[TASK PROMPT] Would you please copy the part of the material below that opens with the line containing "(IHC) histopathology image" and closes with the line containing "photomicrograph demonstrates IHC"? Copy it exactly, and only it.

*** Block opens ***

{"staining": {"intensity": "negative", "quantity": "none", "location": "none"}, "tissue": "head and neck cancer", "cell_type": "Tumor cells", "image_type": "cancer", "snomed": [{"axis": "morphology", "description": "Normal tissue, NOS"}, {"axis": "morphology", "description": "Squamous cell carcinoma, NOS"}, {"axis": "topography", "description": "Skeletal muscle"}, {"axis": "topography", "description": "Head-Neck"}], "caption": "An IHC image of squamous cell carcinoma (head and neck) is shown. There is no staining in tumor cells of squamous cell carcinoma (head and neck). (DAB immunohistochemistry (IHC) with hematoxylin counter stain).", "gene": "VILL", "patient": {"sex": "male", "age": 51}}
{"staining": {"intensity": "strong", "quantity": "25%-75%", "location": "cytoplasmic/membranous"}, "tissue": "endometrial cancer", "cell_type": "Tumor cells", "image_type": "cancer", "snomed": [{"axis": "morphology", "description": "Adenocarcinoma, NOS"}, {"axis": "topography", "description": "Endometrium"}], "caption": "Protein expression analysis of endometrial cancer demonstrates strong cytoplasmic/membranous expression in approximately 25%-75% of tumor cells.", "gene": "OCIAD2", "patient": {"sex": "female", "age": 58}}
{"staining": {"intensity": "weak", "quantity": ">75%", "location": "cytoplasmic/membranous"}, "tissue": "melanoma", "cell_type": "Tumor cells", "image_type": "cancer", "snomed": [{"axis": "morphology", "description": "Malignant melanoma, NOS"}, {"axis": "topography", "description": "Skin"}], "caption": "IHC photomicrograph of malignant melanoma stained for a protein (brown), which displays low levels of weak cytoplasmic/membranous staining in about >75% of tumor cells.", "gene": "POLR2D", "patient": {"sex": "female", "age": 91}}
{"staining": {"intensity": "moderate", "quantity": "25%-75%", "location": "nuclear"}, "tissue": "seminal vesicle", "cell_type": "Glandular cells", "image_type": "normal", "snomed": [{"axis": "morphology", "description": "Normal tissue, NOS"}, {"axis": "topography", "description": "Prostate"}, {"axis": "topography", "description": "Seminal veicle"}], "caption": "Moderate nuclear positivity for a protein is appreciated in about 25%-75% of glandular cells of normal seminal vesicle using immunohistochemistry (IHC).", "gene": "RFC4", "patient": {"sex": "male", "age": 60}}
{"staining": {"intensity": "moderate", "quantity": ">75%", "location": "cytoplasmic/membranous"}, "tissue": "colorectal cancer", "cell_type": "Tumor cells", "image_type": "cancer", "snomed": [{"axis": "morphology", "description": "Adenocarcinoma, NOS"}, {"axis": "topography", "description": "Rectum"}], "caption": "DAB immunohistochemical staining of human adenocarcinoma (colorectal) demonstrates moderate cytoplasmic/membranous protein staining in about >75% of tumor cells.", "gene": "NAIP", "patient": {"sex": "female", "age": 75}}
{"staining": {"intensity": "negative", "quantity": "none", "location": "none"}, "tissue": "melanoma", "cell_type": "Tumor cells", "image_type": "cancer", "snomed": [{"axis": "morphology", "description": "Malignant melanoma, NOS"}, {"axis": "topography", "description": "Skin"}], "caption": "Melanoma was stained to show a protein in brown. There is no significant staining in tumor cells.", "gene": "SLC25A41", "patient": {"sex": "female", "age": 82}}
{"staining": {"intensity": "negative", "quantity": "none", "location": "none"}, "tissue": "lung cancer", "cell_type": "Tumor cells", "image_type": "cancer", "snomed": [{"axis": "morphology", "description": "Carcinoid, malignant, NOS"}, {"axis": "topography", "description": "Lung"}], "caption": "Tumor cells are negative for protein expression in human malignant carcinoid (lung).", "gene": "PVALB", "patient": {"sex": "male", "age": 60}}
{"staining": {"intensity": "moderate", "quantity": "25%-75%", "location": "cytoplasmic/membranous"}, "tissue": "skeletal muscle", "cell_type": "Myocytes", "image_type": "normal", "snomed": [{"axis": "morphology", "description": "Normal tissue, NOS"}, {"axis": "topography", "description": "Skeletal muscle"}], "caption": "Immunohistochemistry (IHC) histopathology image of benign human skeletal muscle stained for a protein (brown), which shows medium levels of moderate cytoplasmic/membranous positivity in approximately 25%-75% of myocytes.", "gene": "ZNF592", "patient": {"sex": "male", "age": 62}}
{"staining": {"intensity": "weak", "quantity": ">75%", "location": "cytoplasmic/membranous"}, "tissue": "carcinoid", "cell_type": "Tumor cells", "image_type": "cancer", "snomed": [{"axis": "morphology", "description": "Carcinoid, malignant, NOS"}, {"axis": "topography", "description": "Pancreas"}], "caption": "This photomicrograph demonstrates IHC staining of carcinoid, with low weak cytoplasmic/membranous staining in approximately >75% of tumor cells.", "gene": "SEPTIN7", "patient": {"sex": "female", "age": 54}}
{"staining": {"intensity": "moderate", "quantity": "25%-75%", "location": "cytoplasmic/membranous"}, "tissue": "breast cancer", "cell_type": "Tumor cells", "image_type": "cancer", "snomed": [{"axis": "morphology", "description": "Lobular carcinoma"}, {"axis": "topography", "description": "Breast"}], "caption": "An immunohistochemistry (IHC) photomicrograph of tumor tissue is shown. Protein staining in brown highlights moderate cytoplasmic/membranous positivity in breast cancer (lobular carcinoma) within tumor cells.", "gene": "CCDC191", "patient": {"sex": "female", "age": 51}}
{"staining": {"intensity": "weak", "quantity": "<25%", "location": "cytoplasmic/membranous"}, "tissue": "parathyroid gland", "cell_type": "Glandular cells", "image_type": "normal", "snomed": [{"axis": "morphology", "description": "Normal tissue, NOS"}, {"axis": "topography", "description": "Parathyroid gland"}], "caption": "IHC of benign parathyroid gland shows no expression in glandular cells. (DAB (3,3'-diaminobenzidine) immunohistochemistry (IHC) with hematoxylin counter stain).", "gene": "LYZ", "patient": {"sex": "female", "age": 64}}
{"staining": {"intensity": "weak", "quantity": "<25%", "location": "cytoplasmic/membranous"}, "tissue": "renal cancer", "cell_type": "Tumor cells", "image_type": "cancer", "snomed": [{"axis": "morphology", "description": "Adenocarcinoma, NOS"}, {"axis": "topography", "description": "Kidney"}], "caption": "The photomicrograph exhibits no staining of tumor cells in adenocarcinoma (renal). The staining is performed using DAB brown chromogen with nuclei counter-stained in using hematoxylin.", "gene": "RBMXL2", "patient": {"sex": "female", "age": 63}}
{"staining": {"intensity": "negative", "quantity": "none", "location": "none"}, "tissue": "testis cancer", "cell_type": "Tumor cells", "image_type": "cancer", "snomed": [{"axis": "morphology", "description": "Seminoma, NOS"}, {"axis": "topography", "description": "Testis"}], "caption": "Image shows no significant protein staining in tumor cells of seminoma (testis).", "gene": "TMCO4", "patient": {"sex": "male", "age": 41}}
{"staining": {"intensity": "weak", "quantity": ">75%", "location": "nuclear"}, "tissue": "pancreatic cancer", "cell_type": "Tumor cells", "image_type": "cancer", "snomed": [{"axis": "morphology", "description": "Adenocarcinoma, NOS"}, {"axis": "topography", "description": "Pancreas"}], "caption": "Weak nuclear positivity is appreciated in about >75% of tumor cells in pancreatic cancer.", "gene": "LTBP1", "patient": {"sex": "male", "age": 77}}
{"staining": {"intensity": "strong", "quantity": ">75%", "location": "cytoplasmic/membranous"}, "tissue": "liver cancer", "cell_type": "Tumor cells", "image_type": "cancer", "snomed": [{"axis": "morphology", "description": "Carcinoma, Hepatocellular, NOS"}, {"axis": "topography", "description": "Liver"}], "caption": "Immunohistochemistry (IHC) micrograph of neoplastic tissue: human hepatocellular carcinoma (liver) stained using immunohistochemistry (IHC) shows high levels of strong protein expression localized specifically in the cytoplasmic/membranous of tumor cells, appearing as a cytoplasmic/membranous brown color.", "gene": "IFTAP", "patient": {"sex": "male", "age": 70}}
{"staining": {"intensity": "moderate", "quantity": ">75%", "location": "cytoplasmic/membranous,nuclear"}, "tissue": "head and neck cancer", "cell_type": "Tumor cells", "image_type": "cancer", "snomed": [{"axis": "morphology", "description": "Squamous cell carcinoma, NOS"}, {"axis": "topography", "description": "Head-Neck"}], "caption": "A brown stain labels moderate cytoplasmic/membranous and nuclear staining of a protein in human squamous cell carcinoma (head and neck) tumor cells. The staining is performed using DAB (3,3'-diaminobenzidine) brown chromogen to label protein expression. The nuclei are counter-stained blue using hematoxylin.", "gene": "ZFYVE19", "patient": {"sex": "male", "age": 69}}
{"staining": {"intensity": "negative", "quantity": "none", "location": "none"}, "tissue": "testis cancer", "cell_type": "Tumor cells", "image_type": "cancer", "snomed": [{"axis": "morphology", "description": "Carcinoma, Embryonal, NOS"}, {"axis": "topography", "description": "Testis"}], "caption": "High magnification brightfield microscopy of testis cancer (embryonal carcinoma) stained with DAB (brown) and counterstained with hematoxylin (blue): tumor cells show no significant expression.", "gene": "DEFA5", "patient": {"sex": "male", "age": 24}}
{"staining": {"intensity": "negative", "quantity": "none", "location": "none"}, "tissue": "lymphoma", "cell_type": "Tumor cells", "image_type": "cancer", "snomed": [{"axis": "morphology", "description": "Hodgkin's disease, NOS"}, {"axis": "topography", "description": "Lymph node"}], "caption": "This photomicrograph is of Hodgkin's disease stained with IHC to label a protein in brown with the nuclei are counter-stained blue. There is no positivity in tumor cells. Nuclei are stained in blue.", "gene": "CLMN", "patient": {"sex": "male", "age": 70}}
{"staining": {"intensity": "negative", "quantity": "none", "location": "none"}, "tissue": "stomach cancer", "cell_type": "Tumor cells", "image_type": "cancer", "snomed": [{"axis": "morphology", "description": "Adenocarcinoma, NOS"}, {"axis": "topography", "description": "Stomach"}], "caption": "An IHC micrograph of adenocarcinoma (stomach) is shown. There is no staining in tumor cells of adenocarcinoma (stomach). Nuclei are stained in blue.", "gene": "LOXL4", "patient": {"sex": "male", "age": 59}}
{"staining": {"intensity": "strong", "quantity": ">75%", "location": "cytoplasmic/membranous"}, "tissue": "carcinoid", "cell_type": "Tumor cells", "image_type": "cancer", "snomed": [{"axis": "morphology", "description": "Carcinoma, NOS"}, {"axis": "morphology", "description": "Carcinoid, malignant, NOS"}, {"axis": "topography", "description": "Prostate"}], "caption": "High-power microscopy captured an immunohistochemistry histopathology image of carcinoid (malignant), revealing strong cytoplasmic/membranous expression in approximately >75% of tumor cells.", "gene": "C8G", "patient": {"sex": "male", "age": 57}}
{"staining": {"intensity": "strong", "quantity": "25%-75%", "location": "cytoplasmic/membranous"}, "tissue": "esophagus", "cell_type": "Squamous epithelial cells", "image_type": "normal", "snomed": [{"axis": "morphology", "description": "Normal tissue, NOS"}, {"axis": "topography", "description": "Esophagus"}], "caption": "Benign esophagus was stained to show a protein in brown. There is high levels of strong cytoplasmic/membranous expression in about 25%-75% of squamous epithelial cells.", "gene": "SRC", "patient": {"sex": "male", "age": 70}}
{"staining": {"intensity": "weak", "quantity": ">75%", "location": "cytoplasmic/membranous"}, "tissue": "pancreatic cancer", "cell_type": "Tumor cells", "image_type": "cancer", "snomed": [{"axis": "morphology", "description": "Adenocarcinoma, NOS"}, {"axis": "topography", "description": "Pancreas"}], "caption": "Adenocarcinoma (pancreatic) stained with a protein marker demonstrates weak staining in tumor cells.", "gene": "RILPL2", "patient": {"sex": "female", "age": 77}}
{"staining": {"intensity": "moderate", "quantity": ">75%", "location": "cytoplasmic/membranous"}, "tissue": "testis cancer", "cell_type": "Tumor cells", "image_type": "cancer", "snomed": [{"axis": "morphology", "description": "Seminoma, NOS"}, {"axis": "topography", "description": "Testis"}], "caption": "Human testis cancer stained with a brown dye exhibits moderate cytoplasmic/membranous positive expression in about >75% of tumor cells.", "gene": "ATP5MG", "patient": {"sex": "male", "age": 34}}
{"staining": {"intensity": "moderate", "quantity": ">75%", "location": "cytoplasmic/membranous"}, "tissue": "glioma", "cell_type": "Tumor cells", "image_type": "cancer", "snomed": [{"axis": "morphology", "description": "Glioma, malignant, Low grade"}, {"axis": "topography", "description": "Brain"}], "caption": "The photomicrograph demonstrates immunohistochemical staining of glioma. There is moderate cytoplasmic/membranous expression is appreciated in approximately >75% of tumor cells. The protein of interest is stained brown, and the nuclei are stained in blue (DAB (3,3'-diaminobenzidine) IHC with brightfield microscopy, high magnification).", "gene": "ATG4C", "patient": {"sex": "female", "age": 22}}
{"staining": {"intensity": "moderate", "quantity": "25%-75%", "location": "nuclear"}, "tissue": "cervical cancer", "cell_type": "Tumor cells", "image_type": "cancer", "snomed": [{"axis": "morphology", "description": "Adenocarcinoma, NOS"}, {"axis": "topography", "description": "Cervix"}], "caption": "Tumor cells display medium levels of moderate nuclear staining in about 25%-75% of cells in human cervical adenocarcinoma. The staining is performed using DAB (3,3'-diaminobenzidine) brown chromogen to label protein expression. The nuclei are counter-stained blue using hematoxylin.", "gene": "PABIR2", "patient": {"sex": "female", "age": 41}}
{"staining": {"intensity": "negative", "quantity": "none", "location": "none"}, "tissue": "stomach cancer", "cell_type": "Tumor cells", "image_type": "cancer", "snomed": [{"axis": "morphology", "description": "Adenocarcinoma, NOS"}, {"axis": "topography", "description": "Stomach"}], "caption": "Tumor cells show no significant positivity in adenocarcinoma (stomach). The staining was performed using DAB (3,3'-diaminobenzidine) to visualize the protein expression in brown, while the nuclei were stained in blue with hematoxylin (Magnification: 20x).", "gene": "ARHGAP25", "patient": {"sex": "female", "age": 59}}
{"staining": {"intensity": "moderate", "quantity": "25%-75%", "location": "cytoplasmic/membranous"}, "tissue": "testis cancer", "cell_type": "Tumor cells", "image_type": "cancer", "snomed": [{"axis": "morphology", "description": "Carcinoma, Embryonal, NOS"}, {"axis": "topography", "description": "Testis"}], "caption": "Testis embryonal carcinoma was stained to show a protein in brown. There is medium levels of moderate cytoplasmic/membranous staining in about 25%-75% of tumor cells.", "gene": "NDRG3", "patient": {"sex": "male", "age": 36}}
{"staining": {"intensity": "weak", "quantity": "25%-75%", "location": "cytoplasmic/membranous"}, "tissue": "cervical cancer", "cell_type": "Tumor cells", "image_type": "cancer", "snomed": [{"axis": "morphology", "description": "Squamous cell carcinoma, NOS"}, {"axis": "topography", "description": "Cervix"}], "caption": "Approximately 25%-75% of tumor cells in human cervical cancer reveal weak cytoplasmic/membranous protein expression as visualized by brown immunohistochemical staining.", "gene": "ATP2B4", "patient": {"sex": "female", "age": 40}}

*** Block closes ***

[SOLUTION]
{"staining": {"intensity": "moderate", "quantity": "25%-75%", "location": "cytoplasmic/membranous"}, "tissue": "skeletal muscle", "cell_type": "Myocytes", "image_type": "normal", "snomed": [{"axis": "morphology", "description": "Normal tissue, NOS"}, {"axis": "topography", "description": "Skeletal muscle"}], "caption": "Immunohistochemistry (IHC) histopathology image of benign human skeletal muscle stained for a protein (brown), which shows medium levels of moderate cytoplasmic/membranous positivity in approximately 25%-75% of myocytes.", "gene": "ZNF592", "patient": {"sex": "male", "age": 62}}
{"staining": {"intensity": "weak", "quantity": ">75%", "location": "cytoplasmic/membranous"}, "tissue": "carcinoid", "cell_type": "Tumor cells", "image_type": "cancer", "snomed": [{"axis": "morphology", "description": "Carcinoid, malignant, NOS"}, {"axis": "topography", "description": "Pancreas"}], "caption": "This photomicrograph demonstrates IHC staining of carcinoid, with low weak cytoplasmic/membranous staining in approximately >75% of tumor cells.", "gene": "SEPTIN7", "patient": {"sex": "female", "age": 54}}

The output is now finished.